**EXTRAIT DU TEXTE**
Ces deux-là, pourtant, ont fait confiance à leur bonne étoile. Et dessinent aujourd'hui en creux le portrait d'une nouvelle génération de restaurateurs, qui prouve qu'on peut travailler, aimer son métier... « Sans forcément sacrifier sa vie personnelle ». Un discours qu'on entend peu, et qui réjouit l'âme. Celui d' « une restauration heureuse », résume la jeune femme. 

© Alice Grumeau
© Alice Grumeau

Quel est le plat le plus emblématique de votre cuisine ?


Germain : « Je ne sais pas si j’ai un plat emblématique, car je change souvent… Ce qui relie tous nos plats, ce sont les sauces et les jus. J'essaie de faire un gros travail à ce niveau ».

Charlotte : « Le liant (c’est le cas de le dire !) chez La Petite Ourse, c'est effectivement ce travail autour des réductions, fonds de sauce, jus... On essaie de faire en sorte que tout soit gourmand, qu’on aie envie de saucer les assiettes ! » (Rires)

© Alice Grumeau
© Alice Grumeau

Quelle est la fourchette de prix à laquelle les clients peuvent s'attendre ?

Germain : « Notre formule déjeuner entrée/plat ou plat/dessert est à 22 €. On propose un menu complet avec dessert à 25 €, et un menu entrée/plat/fromage/dessert à 28 €. »

Charlotte : « Et tout bio, local, sourcé à moins de 100 km voire 20 km ! Xavier, le meilleur ami de Germain travaille dans le maraîchage de sol vivant, à Mouazé, à quelques kilomètres d'ici (la Ferme Biji Biji, NDLR). Grâce à lui, on a même de la pastèque bretonne, du piment et du shiso japonais locaux !  »

**À FAIRE**
Pouvez-vous reproduire à l'identique, dans l'entretien sur le restaurant La Petite Ourse, le passage qui va de « Ces deux-là, pourtant, ont » jusqu'à « votre cuisine ? » ? Seul le texte sert ici, le matériel n'entre pas en compte.

**DONNÉES PRÉSENTÉES**
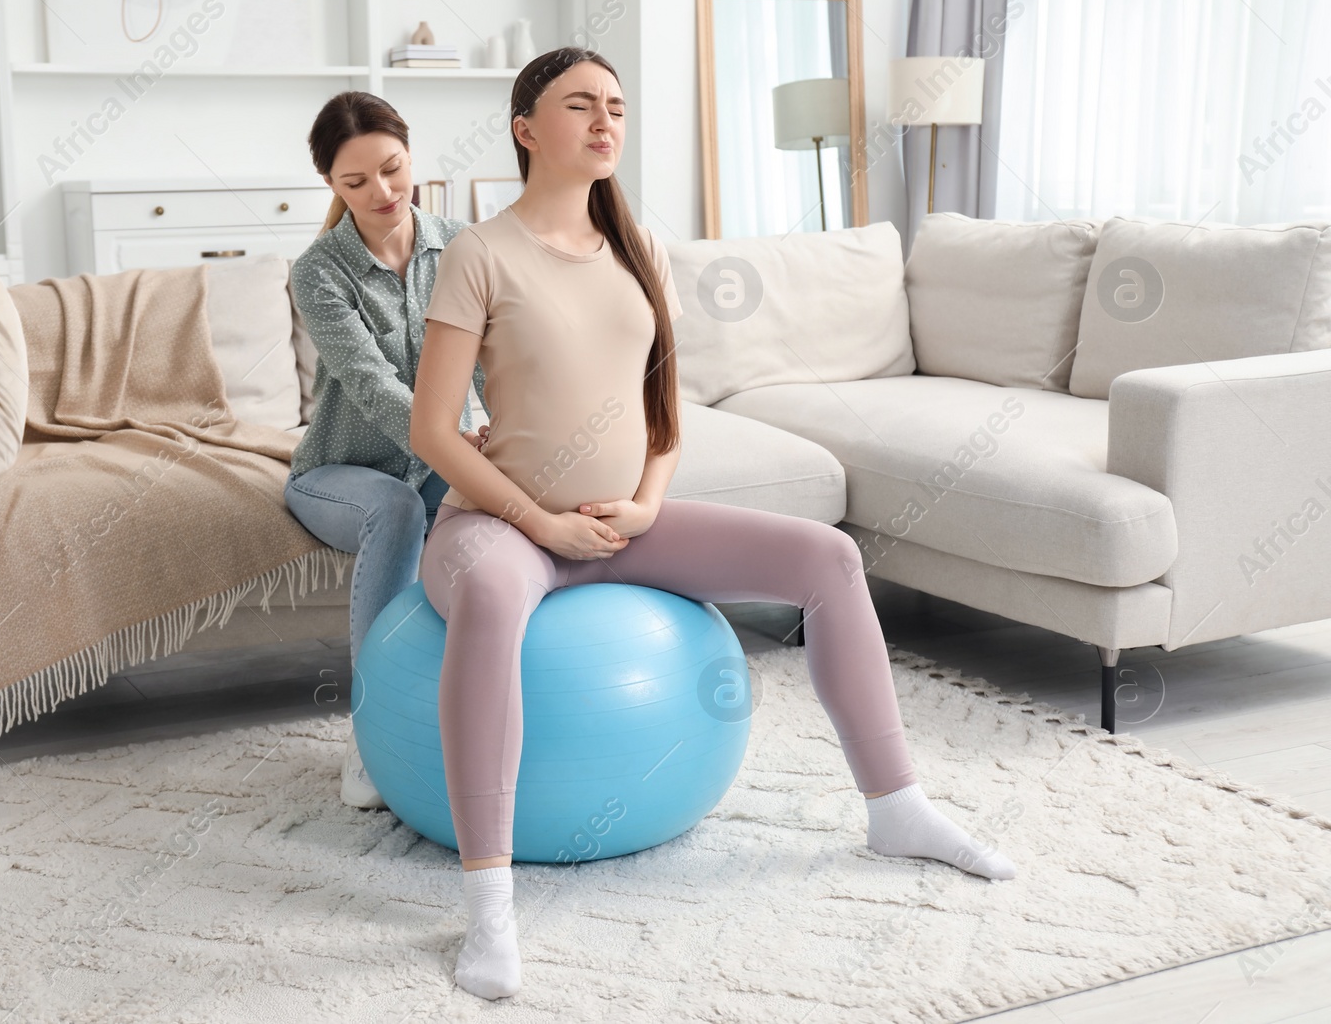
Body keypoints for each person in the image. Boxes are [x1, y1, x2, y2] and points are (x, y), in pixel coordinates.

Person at [405, 48, 1018, 1001]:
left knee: (830, 556)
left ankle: (897, 805)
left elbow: (663, 413)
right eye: (581, 106)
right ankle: (489, 902)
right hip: (500, 527)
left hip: (624, 524)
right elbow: (433, 430)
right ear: (527, 129)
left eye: (617, 104)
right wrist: (540, 524)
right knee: (489, 590)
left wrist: (648, 501)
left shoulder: (640, 248)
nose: (607, 121)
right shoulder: (481, 254)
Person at [284, 91, 490, 809]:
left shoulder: (465, 246)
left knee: (498, 517)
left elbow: (495, 363)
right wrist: (457, 443)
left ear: (411, 155)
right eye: (355, 182)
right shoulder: (318, 271)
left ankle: (476, 706)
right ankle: (370, 734)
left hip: (441, 456)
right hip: (342, 472)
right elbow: (370, 385)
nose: (381, 193)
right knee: (400, 507)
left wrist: (507, 440)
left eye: (392, 169)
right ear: (331, 187)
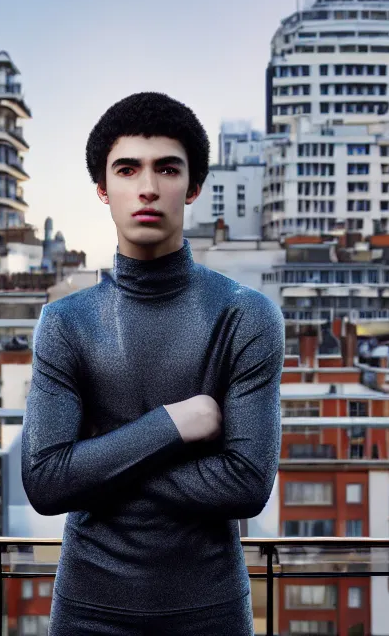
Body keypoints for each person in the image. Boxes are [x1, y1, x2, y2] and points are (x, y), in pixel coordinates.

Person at [21, 92, 285, 635]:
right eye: (127, 169)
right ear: (103, 189)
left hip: (210, 614)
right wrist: (174, 426)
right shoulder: (65, 323)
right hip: (87, 612)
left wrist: (98, 458)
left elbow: (247, 484)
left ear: (191, 187)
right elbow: (46, 484)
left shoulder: (245, 316)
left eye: (167, 168)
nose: (147, 186)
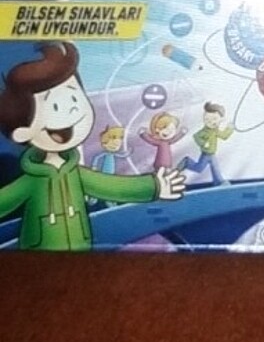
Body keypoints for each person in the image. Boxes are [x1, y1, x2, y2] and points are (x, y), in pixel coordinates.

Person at [0, 42, 185, 251]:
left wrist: (154, 187)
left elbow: (110, 185)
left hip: (83, 250)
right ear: (22, 132)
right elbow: (6, 200)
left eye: (74, 98)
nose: (73, 111)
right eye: (56, 106)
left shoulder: (76, 173)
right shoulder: (32, 180)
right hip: (37, 255)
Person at [179, 102, 232, 185]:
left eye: (214, 119)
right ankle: (187, 162)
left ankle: (219, 182)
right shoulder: (205, 131)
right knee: (199, 168)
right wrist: (203, 143)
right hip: (206, 154)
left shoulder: (215, 131)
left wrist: (230, 128)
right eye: (207, 119)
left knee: (215, 168)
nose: (210, 122)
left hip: (211, 153)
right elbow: (196, 136)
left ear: (221, 119)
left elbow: (224, 136)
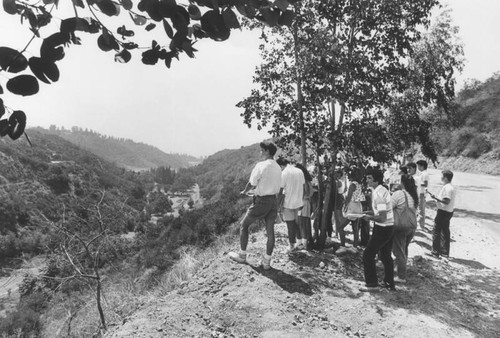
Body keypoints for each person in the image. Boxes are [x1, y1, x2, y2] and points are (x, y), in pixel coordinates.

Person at [228, 141, 282, 270]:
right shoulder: (278, 167)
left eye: (262, 150)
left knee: (244, 225)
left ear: (267, 151)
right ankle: (267, 262)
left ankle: (242, 255)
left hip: (261, 201)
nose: (260, 152)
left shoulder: (261, 165)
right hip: (273, 201)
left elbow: (252, 182)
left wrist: (245, 191)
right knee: (270, 232)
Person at [360, 168, 395, 291]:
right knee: (385, 256)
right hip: (389, 227)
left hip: (383, 228)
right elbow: (380, 211)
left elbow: (382, 217)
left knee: (368, 255)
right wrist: (368, 212)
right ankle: (389, 282)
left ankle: (372, 284)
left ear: (376, 180)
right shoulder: (382, 190)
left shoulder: (379, 193)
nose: (367, 180)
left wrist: (369, 218)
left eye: (369, 178)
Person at [391, 174, 418, 283]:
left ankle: (401, 276)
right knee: (404, 248)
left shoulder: (399, 194)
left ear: (402, 183)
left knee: (399, 251)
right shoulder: (413, 195)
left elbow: (389, 206)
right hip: (411, 226)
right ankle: (401, 268)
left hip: (401, 226)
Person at [277, 158, 306, 252]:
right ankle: (300, 242)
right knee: (297, 223)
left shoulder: (284, 173)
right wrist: (302, 200)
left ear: (281, 165)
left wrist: (277, 205)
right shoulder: (299, 171)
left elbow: (280, 192)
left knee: (290, 225)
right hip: (299, 203)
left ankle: (292, 246)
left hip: (288, 203)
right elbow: (303, 187)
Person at [427, 170, 456, 258]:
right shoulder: (451, 187)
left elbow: (446, 201)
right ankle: (444, 251)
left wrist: (435, 198)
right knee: (445, 231)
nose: (441, 178)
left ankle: (435, 252)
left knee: (436, 231)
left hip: (443, 211)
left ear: (446, 178)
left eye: (442, 176)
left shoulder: (447, 188)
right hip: (448, 211)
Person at [337, 167, 365, 249]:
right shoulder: (359, 184)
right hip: (358, 206)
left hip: (352, 207)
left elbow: (348, 197)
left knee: (340, 227)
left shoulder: (352, 184)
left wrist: (345, 206)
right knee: (355, 228)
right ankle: (355, 247)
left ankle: (342, 245)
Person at [296, 163, 314, 249]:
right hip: (306, 203)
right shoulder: (307, 181)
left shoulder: (304, 181)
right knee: (303, 223)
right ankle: (303, 242)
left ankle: (303, 243)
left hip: (303, 203)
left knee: (302, 223)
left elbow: (304, 193)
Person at [416, 160, 429, 230]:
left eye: (418, 166)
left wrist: (417, 183)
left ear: (422, 166)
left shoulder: (424, 174)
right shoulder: (422, 173)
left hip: (422, 193)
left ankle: (421, 226)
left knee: (421, 210)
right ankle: (420, 224)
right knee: (419, 209)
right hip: (420, 192)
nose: (418, 167)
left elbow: (425, 184)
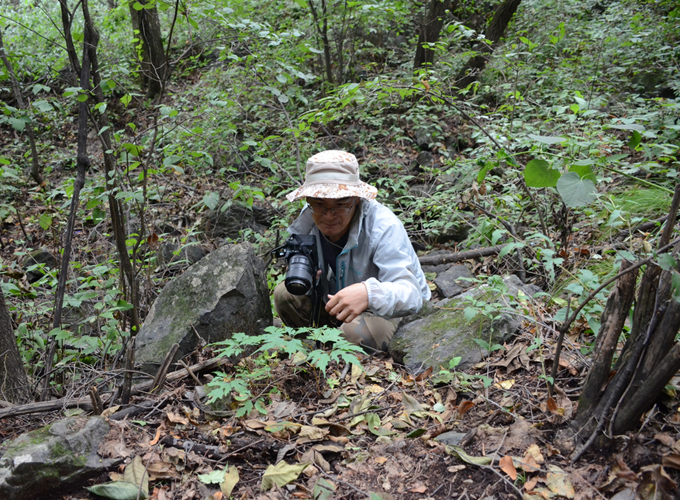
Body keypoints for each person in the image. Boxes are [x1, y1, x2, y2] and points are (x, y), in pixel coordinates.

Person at [274, 150, 430, 351]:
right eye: (320, 204)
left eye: (340, 204)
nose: (329, 216)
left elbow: (411, 294)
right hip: (337, 301)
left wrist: (368, 294)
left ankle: (343, 351)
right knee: (284, 295)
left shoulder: (383, 226)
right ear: (309, 200)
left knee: (351, 334)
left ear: (356, 199)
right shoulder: (309, 219)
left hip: (390, 311)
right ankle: (315, 351)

**SOLUTION PROPOSÉE**
Ces deux-là, pourtant, ont fait confiance à leur bonne étoile. Et dessinent aujourd'hui en creux le portrait d'une nouvelle génération de restaurateurs, qui prouve qu'on peut travailler, aimer son métier... « Sans forcément sacrifier sa vie personnelle ». Un discours qu'on entend peu, et qui réjouit l'âme. Celui d' « une restauration heureuse », résume la jeune femme. 

© Alice Grumeau
© Alice Grumeau

Quel est le plat le plus emblématique de votre cuisine ?